Reproduce the listing with "MySQL" switched to "PostgreSQL" and everything else left unchanged. Leave the pictures out.

Top of EXERCISE DATA

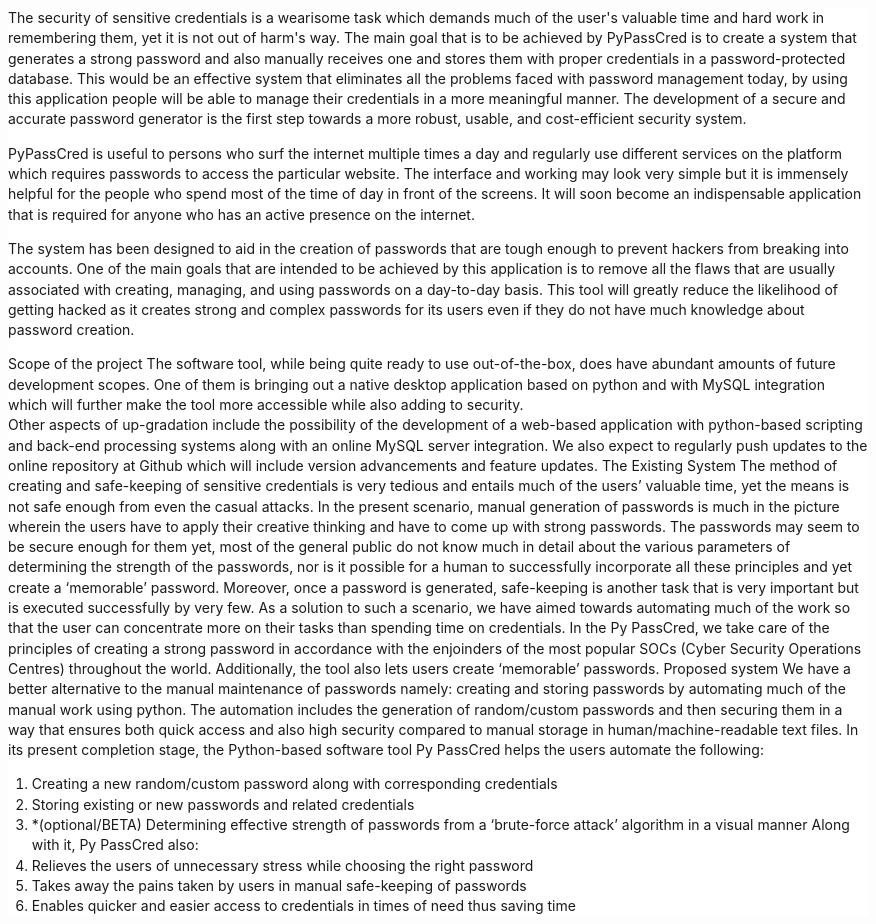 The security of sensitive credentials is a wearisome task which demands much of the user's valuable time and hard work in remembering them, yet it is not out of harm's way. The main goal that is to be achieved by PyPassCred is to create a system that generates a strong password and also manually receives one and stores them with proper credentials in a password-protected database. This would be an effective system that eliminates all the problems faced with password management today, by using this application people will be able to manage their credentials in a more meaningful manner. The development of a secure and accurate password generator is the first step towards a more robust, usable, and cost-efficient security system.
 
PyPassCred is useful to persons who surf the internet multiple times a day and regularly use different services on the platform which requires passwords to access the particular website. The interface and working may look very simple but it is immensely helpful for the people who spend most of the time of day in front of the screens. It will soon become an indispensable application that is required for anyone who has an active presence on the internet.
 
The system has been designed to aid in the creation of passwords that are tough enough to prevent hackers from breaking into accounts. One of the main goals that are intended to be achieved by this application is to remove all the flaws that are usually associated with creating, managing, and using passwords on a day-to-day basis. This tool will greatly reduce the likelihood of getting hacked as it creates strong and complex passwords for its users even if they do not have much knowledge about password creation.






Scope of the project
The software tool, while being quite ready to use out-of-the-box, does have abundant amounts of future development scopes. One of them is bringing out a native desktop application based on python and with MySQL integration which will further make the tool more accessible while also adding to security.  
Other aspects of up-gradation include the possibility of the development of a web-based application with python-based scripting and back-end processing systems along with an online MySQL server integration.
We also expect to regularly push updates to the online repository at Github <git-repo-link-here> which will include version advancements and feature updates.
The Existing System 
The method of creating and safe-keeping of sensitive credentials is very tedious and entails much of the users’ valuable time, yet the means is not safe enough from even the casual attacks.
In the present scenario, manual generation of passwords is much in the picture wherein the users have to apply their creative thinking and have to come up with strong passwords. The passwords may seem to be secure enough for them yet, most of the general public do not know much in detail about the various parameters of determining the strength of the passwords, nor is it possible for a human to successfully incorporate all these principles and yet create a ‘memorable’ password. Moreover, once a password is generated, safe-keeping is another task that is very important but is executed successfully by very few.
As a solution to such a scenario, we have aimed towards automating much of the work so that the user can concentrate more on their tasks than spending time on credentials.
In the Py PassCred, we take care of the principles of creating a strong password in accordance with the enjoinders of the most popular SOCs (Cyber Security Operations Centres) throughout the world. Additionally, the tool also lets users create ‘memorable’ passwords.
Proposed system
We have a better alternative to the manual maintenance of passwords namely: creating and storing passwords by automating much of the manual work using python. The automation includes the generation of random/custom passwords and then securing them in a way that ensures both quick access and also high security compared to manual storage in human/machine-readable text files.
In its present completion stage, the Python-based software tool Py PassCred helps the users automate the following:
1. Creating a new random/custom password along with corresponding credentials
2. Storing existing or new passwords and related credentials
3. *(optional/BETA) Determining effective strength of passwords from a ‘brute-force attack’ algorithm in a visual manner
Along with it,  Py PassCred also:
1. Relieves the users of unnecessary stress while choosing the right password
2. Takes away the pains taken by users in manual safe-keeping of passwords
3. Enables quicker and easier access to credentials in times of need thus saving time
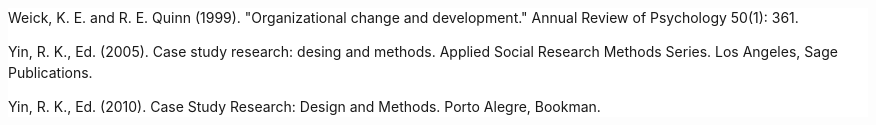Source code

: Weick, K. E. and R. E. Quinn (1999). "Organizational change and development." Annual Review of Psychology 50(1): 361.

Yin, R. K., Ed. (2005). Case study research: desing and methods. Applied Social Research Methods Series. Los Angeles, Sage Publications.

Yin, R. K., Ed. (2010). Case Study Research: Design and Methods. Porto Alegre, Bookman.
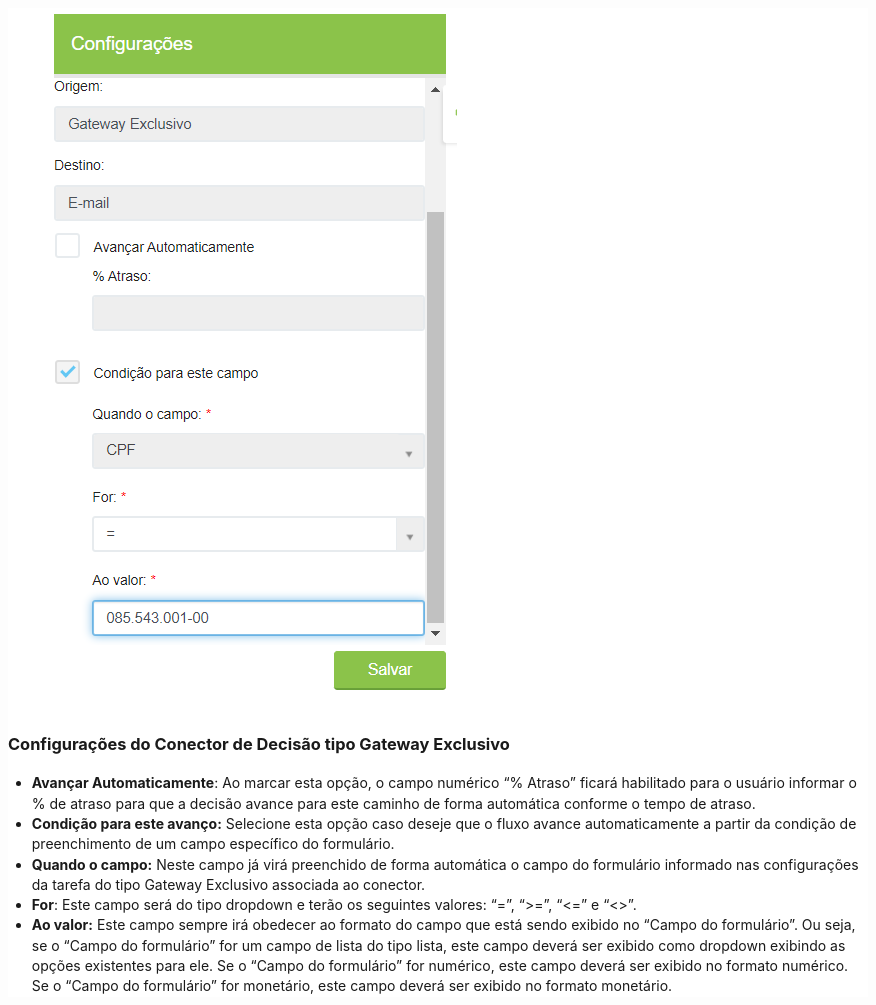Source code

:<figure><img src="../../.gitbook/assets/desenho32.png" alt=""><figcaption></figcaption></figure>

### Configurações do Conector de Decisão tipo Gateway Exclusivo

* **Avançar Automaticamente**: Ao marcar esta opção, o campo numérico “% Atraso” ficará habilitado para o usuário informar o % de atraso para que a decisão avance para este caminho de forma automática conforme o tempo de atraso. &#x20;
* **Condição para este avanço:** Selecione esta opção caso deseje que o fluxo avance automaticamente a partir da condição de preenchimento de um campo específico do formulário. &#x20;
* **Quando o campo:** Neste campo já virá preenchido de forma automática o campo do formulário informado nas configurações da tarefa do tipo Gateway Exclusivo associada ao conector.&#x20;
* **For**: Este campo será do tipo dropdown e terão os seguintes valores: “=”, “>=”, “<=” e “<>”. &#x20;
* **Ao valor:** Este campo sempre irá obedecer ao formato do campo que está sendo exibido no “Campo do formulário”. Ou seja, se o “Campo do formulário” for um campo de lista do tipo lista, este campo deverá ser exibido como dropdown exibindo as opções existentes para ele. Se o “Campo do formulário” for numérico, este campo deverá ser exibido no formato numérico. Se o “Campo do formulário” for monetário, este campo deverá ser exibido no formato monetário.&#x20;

Bottom of EXERCISE DATA

:: WRITTEN ANSWER ::
 The security of sensitive credentials is a wearisome task which demands much of the user's valuable time and hard work in remembering them, yet it is not out of harm's way. The main goal that is to be achieved by PyPassCred is to create a system that generates a strong password and also manually receives one and stores them with proper credentials in a password-protected database. This would be an effective system that eliminates all the problems faced with password management today, by using this application people will be able to manage their credentials in a more meaningful manner. The development of a secure and accurate password generator is the first step towards a more robust, usable, and cost-efficient security system.
 
PyPassCred is useful to persons who surf the internet multiple times a day and regularly use different services on the platform which requires passwords to access the particular website. The interface and working may look very simple but it is immensely helpful for the people who spend most of the time of day in front of the screens. It will soon become an indispensable application that is required for anyone who has an active presence on the internet.
 
The system has been designed to aid in the creation of passwords that are tough enough to prevent hackers from breaking into accounts. One of the main goals that are intended to be achieved by this application is to remove all the flaws that are usually associated with creating, managing, and using passwords on a day-to-day basis. This tool will greatly reduce the likelihood of getting hacked as it creates strong and complex passwords for its users even if they do not have much knowledge about password creation.






Scope of the project
The software tool, while being quite ready to use out-of-the-box, does have abundant amounts of future development scopes. One of them is bringing out a native desktop application based on python and with PostgreSQL integration which will further make the tool more accessible while also adding to security.  
Other aspects of up-gradation include the possibility of the development of a web-based application with python-based scripting and back-end processing systems along with an online PostgreSQL server integration.
We also expect to regularly push updates to the online repository at Github <git-repo-link-here> which will include version advancements and feature updates.
The Existing System 
The method of creating and safe-keeping of sensitive credentials is very tedious and entails much of the users’ valuable time, yet the means is not safe enough from even the casual attacks.
In the present scenario, manual generation of passwords is much in the picture wherein the users have to apply their creative thinking and have to come up with strong passwords. The passwords may seem to be secure enough for them yet, most of the general public do not know much in detail about the various parameters of determining the strength of the passwords, nor is it possible for a human to successfully incorporate all these principles and yet create a ‘memorable’ password. Moreover, once a password is generated, safe-keeping is another task that is very important but is executed successfully by very few.
As a solution to such a scenario, we have aimed towards automating much of the work so that the user can concentrate more on their tasks than spending time on credentials.
In the Py PassCred, we take care of the principles of creating a strong password in accordance with the enjoinders of the most popular SOCs (Cyber Security Operations Centres) throughout the world. Additionally, the tool also lets users create ‘memorable’ passwords.
Proposed system
We have a better alternative to the manual maintenance of passwords namely: creating and storing passwords by automating much of the manual work using python. The automation includes the generation of random/custom passwords and then securing them in a way that ensures both quick access and also high security compared to manual storage in human/machine-readable text files.
In its present completion stage, the Python-based software tool Py PassCred helps the users automate the following:
1. Creating a new random/custom password along with corresponding credentials
2. Storing existing or new passwords and related credentials
3. *(optional/BETA) Determining effective strength of passwords from a ‘brute-force attack’ algorithm in a visual manner
Along with it,  Py PassCred also:
1. Relieves the users of unnecessary stress while choosing the right password
2. Takes away the pains taken by users in manual safe-keeping of passwords
3. Enables quicker and easier access to credentials in times of need thus saving time
Source code

: Weick, K. E. and R. E. Quinn (1999). "Organizational change and development." Annual Review of Psychology 50(1): 361.

Yin, R. K., Ed. (2005). Case study research: desing and methods. Applied Social Research Methods Series. Los Angeles, Sage Publications.

Yin, R. K., Ed. (2010). Case Study Research: Design and Methods. Porto Alegre, Bookman.
Source code

:<figure><img src="../../.gitbook/assets/desenho32.png" alt=""><figcaption></figcaption></figure>

### Configurações do Conector de Decisão tipo Gateway Exclusivo

* **Avançar Automaticamente**: Ao marcar esta opção, o campo numérico “% Atraso” ficará habilitado para o usuário informar o % de atraso para que a decisão avance para este caminho de forma automática conforme o tempo de atraso. &#x20;
* **Condição para este avanço:** Selecione esta opção caso deseje que o fluxo avance automaticamente a partir da condição de preenchimento de um campo específico do formulário. &#x20;
* **Quando o campo:** Neste campo já virá preenchido de forma automática o campo do formulário informado nas configurações da tarefa do tipo Gateway Exclusivo associada ao conector.&#x20;
* **For**: Este campo será do tipo dropdown e terão os seguintes valores: “=”, “>=”, “<=” e “<>”. &#x20;
* **Ao valor:** Este campo sempre irá obedecer ao formato do campo que está sendo exibido no “Campo do formulário”. Ou seja, se o “Campo do formulário” for um campo de lista do tipo lista, este campo deverá ser exibido como dropdown exibindo as opções existentes para ele. Se o “Campo do formulário” for numérico, este campo deverá ser exibido no formato numérico. Se o “Campo do formulário” for monetário, este campo deverá ser exibido no formato monetário.&#x20;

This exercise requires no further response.